Set problem —
Copy out the following material line for line, with no changes.

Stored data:

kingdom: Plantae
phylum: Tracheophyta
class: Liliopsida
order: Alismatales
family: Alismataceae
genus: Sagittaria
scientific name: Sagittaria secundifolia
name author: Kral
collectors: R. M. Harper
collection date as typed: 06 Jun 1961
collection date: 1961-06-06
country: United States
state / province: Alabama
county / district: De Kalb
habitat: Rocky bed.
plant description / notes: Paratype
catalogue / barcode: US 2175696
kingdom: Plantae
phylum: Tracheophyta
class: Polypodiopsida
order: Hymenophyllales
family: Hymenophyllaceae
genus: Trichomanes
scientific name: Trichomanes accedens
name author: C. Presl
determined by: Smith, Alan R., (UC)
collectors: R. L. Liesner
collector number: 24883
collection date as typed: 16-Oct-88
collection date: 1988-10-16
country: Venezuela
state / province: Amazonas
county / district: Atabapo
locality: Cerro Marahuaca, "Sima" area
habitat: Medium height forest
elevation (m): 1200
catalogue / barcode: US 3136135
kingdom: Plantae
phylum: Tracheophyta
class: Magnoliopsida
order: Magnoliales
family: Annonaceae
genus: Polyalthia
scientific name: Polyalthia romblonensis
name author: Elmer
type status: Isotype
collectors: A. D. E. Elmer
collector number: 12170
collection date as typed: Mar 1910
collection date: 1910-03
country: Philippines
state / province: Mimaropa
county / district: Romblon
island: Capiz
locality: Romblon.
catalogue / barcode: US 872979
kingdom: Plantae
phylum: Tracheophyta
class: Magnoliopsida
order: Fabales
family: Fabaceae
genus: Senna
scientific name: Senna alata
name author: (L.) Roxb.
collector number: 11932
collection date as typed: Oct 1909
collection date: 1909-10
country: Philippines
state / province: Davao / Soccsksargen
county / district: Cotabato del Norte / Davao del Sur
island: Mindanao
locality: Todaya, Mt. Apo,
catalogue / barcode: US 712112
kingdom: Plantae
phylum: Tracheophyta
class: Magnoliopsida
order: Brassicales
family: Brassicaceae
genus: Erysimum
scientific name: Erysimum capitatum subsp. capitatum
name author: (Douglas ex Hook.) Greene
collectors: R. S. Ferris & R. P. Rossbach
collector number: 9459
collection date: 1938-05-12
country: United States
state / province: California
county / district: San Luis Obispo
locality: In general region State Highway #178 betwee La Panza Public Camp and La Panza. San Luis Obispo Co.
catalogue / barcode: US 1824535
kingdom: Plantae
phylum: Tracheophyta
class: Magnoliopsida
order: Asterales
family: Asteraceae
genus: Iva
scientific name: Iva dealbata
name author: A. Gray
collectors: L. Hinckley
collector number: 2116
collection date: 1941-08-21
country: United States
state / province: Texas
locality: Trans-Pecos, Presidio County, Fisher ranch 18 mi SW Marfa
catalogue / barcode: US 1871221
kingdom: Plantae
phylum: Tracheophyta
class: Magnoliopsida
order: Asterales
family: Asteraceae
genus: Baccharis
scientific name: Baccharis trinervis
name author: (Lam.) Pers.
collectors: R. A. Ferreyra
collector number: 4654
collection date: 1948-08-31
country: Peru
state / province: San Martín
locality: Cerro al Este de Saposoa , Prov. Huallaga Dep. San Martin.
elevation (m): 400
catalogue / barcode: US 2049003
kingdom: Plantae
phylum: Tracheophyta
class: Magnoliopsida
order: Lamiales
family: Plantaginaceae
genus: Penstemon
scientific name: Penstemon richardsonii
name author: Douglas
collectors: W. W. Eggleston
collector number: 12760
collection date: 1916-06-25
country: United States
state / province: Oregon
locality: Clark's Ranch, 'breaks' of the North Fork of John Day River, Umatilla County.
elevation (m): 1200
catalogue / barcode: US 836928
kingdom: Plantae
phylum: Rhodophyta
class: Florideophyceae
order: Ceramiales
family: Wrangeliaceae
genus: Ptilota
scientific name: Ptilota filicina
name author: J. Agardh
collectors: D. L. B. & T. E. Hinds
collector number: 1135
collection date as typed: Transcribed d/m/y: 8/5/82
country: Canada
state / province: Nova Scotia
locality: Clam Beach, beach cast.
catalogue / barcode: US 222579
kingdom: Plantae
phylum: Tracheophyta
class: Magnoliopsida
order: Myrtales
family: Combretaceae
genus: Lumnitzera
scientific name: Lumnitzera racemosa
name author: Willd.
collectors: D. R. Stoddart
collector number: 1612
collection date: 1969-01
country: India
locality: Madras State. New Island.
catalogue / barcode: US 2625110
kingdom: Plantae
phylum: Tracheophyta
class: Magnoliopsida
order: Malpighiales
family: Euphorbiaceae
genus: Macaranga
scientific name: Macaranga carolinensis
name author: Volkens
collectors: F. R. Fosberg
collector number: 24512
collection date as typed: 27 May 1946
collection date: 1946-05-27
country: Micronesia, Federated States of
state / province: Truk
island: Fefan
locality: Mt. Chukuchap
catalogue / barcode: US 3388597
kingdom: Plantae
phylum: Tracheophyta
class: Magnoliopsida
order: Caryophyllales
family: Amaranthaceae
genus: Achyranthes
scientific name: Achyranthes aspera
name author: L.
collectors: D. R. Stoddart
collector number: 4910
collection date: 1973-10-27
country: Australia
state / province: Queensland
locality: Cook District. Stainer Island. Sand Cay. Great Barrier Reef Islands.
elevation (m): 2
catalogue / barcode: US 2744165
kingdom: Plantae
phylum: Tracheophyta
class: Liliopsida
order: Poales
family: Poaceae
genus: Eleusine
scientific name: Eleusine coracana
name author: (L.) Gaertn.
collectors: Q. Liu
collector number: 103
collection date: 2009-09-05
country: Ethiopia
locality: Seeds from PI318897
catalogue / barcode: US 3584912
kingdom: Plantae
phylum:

Reply —
kingdom: Plantae
phylum: Tracheophyta
class: Liliopsida
order: Alismatales
family: Alismataceae
genus: Sagittaria
scientific name: Sagittaria secundifolia
name author: Kral
collectors: R. M. Harper
collection date as typed: 06 Jun 1961
collection date: 1961-06-06
country: United States
state / province: Alabama
county / district: De Kalb
habitat: Rocky bed.
plant description / notes: Paratype
catalogue / barcode: US 2175696
kingdom: Plantae
phylum: Tracheophyta
class: Polypodiopsida
order: Hymenophyllales
family: Hymenophyllaceae
genus: Trichomanes
scientific name: Trichomanes accedens
name author: C. Presl
determined by: Smith, Alan R., (UC)
collectors: R. L. Liesner
collector number: 24883
collection date as typed: 16-Oct-88
collection date: 1988-10-16
country: Venezuela
state / province: Amazonas
county / district: Atabapo
locality: Cerro Marahuaca, "Sima" area
habitat: Medium height forest
elevation (m): 1200
catalogue / barcode: US 3136135
kingdom: Plantae
phylum: Tracheophyta
class: Magnoliopsida
order: Magnoliales
family: Annonaceae
genus: Polyalthia
scientific name: Polyalthia romblonensis
name author: Elmer
type status: Isotype
collectors: A. D. E. Elmer
collector number: 12170
collection date as typed: Mar 1910
collection date: 1910-03
country: Philippines
state / province: Mimaropa
county / district: Romblon
island: Capiz
locality: Romblon.
catalogue / barcode: US 872979
kingdom: Plantae
phylum: Tracheophyta
class: Magnoliopsida
order: Fabales
family: Fabaceae
genus: Senna
scientific name: Senna alata
name author: (L.) Roxb.
collector number: 11932
collection date as typed: Oct 1909
collection date: 1909-10
country: Philippines
state / province: Davao / Soccsksargen
county / district: Cotabato del Norte / Davao del Sur
island: Mindanao
locality: Todaya, Mt. Apo,
catalogue / barcode: US 712112
kingdom: Plantae
phylum: Tracheophyta
class: Magnoliopsida
order: Brassicales
family: Brassicaceae
genus: Erysimum
scientific name: Erysimum capitatum subsp. capitatum
name author: (Douglas ex Hook.) Greene
collectors: R. S. Ferris & R. P. Rossbach
collector number: 9459
collection date: 1938-05-12
country: United States
state / province: California
county / district: San Luis Obispo
locality: In general region State Highway #178 betwee La Panza Public Camp and La Panza. San Luis Obispo Co.
catalogue / barcode: US 1824535
kingdom: Plantae
phylum: Tracheophyta
class: Magnoliopsida
order: Asterales
family: Asteraceae
genus: Iva
scientific name: Iva dealbata
name author: A. Gray
collectors: L. Hinckley
collector number: 2116
collection date: 1941-08-21
country: United States
state / province: Texas
locality: Trans-Pecos, Presidio County, Fisher ranch 18 mi SW Marfa
catalogue / barcode: US 1871221
kingdom: Plantae
phylum: Tracheophyta
class: Magnoliopsida
order: Asterales
family: Asteraceae
genus: Baccharis
scientific name: Baccharis trinervis
name author: (Lam.) Pers.
collectors: R. A. Ferreyra
collector number: 4654
collection date: 1948-08-31
country: Peru
state / province: San Martín
locality: Cerro al Este de Saposoa , Prov. Huallaga Dep. San Martin.
elevation (m): 400
catalogue / barcode: US 2049003
kingdom: Plantae
phylum: Tracheophyta
class: Magnoliopsida
order: Lamiales
family: Plantaginaceae
genus: Penstemon
scientific name: Penstemon richardsonii
name author: Douglas
collectors: W. W. Eggleston
collector number: 12760
collection date: 1916-06-25
country: United States
state / province: Oregon
locality: Clark's Ranch, 'breaks' of the North Fork of John Day River, Umatilla County.
elevation (m): 1200
catalogue / barcode: US 836928
kingdom: Plantae
phylum: Rhodophyta
class: Florideophyceae
order: Ceramiales
family: Wrangeliaceae
genus: Ptilota
scientific name: Ptilota filicina
name author: J. Agardh
collectors: D. L. B. & T. E. Hinds
collector number: 1135
collection date as typed: Transcribed d/m/y: 8/5/82
country: Canada
state / province: Nova Scotia
locality: Clam Beach, beach cast.
catalogue / barcode: US 222579
kingdom: Plantae
phylum: Tracheophyta
class: Magnoliopsida
order: Myrtales
family: Combretaceae
genus: Lumnitzera
scientific name: Lumnitzera racemosa
name author: Willd.
collectors: D. R. Stoddart
collector number: 1612
collection date: 1969-01
country: India
locality: Madras State. New Island.
catalogue / barcode: US 2625110
kingdom: Plantae
phylum: Tracheophyta
class: Magnoliopsida
order: Malpighiales
family: Euphorbiaceae
genus: Macaranga
scientific name: Macaranga carolinensis
name author: Volkens
collectors: F. R. Fosberg
collector number: 24512
collection date as typed: 27 May 1946
collection date: 1946-05-27
country: Micronesia, Federated States of
state / province: Truk
island: Fefan
locality: Mt. Chukuchap
catalogue / barcode: US 3388597
kingdom: Plantae
phylum: Tracheophyta
class: Magnoliopsida
order: Caryophyllales
family: Amaranthaceae
genus: Achyranthes
scientific name: Achyranthes aspera
name author: L.
collectors: D. R. Stoddart
collector number: 4910
collection date: 1973-10-27
country: Australia
state / province: Queensland
locality: Cook District. Stainer Island. Sand Cay. Great Barrier Reef Islands.
elevation (m): 2
catalogue / barcode: US 2744165
kingdom: Plantae
phylum: Tracheophyta
class: Liliopsida
order: Poales
family: Poaceae
genus: Eleusine
scientific name: Eleusine coracana
name author: (L.) Gaertn.
collectors: Q. Liu
collector number: 103
collection date: 2009-09-05
country: Ethiopia
locality: Seeds from PI318897
catalogue / barcode: US 3584912
kingdom: Plantae
phylum:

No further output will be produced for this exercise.